Nutritionist Fiona Hunter says, '35 years ago I was taught that vitamin C was needed to prevent scurvy, a deficiency disease that was common in the 18th century among sailors who undertook long sea voyages, but a condition which fortunately is very rarely seen in 21st Century Britain. We were also taught that it was possible to get all the vitamin D we needed from the action of sunlight on skin, but we now know that this is very unlikely – particularly in the UK from September through to March. Nutrition is an evolving science and new research is being published all the time which shows that vitamins and minerals do so much more than simply prevent deficiency diseases.'
The multivitamin has you covered when it comes to shortfalls in your diet when you don’t eat all the right foods. After all, it's impossible to eat perfectly every single day.
The shortfalls in our diet
Diet should always come first but sometimes – whether it’s because you’re working late or just incredibly busy – our diet doesn’t cover all the bases.
Dr Sarah Brewer, Medical Director at Healthspan says, 'According to research a mere 27% of adults, 35% of older adults and 8% of 11-18 year olds meet the '5-a-day' recommendation for consumption of fruit and veg, despite the newly implemented recommendation of '10-a-day.'
And it's not just us that are the problem. A paper published in the Journal Hort Science in 2009 suggested that the nutritional content of some fruit and veg may have dropped by as much as 40% in the last 70 years. Another report published by UK nutritionist Dr David Thomas found that levels of iron, copper and calcium in vegetables had decreased by up to 76% since 1940. His research revealed that in vegetables, levels of magnesium had dropped by 25%, calcium and copper by 75%, in fruit iron had dropped by 25% and copper by 20%.

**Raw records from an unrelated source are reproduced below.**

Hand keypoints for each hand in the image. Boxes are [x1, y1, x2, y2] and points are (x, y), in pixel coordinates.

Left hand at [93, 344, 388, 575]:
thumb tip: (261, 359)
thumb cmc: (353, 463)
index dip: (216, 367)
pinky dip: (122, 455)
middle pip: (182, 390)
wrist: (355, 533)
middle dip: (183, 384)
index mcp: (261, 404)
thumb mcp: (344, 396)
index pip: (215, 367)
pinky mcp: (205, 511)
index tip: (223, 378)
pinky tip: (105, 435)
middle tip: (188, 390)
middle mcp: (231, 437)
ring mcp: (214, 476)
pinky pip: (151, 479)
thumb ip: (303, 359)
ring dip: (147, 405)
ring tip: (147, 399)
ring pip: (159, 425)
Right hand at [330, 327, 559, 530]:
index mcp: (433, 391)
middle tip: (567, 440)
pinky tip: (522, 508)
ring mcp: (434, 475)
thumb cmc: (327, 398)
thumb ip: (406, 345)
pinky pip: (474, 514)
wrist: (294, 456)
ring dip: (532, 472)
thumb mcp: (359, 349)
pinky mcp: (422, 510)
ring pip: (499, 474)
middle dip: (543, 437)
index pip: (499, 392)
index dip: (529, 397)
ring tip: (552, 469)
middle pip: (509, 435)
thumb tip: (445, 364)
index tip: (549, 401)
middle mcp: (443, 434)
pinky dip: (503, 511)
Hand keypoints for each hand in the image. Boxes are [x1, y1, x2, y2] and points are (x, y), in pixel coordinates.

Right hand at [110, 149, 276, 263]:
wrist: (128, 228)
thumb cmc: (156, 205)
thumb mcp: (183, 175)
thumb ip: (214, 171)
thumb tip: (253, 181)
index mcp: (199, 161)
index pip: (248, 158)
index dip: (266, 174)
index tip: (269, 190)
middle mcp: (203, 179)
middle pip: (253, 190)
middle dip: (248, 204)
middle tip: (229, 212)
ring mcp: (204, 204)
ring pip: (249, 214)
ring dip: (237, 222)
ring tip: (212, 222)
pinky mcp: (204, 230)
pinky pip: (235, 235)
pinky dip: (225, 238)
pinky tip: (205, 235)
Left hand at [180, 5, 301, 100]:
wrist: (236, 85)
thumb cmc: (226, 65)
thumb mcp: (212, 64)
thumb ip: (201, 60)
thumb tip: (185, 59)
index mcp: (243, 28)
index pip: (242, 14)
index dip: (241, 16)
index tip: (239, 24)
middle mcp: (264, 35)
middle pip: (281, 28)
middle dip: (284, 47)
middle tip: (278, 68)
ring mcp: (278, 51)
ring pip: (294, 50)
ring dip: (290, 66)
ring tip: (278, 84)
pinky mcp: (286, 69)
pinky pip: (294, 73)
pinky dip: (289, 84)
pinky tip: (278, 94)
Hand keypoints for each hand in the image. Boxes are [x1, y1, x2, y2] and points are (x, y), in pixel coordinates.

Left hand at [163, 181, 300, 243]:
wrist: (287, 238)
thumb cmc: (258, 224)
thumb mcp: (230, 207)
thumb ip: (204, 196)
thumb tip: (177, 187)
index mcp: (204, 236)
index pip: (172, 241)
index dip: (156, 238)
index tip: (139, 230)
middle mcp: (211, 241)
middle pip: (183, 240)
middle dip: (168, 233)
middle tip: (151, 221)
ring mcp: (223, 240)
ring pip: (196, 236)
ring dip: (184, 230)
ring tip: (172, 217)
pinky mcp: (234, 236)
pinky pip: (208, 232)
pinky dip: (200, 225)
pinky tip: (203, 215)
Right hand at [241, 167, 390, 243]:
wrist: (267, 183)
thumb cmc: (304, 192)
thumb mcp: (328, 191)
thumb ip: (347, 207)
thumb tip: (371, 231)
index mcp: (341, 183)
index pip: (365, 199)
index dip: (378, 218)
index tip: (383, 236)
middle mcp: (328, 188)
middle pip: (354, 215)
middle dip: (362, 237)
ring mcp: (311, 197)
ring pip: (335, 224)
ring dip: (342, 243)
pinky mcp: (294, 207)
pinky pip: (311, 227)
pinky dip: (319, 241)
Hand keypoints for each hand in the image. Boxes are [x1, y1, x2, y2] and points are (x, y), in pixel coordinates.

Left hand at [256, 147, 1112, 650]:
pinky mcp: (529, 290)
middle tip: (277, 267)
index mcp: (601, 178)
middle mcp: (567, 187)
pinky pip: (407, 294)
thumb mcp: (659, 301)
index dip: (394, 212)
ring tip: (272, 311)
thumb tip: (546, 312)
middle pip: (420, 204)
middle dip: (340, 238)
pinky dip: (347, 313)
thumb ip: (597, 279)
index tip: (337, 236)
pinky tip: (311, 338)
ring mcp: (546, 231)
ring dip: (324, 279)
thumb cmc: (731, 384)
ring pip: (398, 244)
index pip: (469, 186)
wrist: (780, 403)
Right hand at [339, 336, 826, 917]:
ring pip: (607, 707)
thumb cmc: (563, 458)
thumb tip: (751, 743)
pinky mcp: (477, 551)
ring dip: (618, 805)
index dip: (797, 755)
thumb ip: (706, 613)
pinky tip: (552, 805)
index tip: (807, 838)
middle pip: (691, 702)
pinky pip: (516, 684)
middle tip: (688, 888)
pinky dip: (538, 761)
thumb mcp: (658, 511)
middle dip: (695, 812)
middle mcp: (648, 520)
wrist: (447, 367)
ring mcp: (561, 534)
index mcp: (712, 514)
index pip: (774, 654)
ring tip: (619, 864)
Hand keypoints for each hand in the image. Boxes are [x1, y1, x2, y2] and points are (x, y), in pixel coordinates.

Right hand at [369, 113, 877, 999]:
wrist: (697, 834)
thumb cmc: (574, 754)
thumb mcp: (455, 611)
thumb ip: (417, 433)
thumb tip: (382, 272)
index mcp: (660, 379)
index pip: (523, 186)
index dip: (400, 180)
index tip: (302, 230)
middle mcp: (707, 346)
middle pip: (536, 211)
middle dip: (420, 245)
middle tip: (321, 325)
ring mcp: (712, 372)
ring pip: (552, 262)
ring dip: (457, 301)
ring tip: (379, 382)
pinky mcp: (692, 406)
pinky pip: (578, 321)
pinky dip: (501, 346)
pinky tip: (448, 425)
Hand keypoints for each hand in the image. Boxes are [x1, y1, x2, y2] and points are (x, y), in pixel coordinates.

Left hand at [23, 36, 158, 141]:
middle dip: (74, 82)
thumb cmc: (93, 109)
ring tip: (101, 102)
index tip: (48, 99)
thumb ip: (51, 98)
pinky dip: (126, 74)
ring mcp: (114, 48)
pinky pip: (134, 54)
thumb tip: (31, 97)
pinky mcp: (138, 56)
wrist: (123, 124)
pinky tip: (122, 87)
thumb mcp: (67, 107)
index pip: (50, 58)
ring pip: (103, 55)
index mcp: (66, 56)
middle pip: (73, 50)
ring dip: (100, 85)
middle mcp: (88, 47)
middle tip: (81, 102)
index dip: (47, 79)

If you know your diet isn’t as good or as varied as it should be, due to cutting back on food intake to lose weight, or avoiding certain foods or food groups due to personal beliefs, intolerances or dislikes, a multivitamin and mineral supplement can correct your nutritional deficiencies.
Choose a multivitamin for your age
Select a product designed for your gender and also your age, as those designed for the over 50s have boosted levels of nutrients to account for the reduced absorption that becomes increasingly common as you get older. National Diet and Nutrition Surveys show that significant numbers of people have low intakes of vitamin A, riboflavin, magnesium and potassium, for example, while over 40% of younger women have low iron intakes. In fact, there is evidence of iron-deficiency anaemia in 5% of older girls and 3% of adult women and older women, according to NDNS research.
If you dislike or have trouble swallowing tablets, don't worry - multivitamins are available as tasty chewable gummies, too.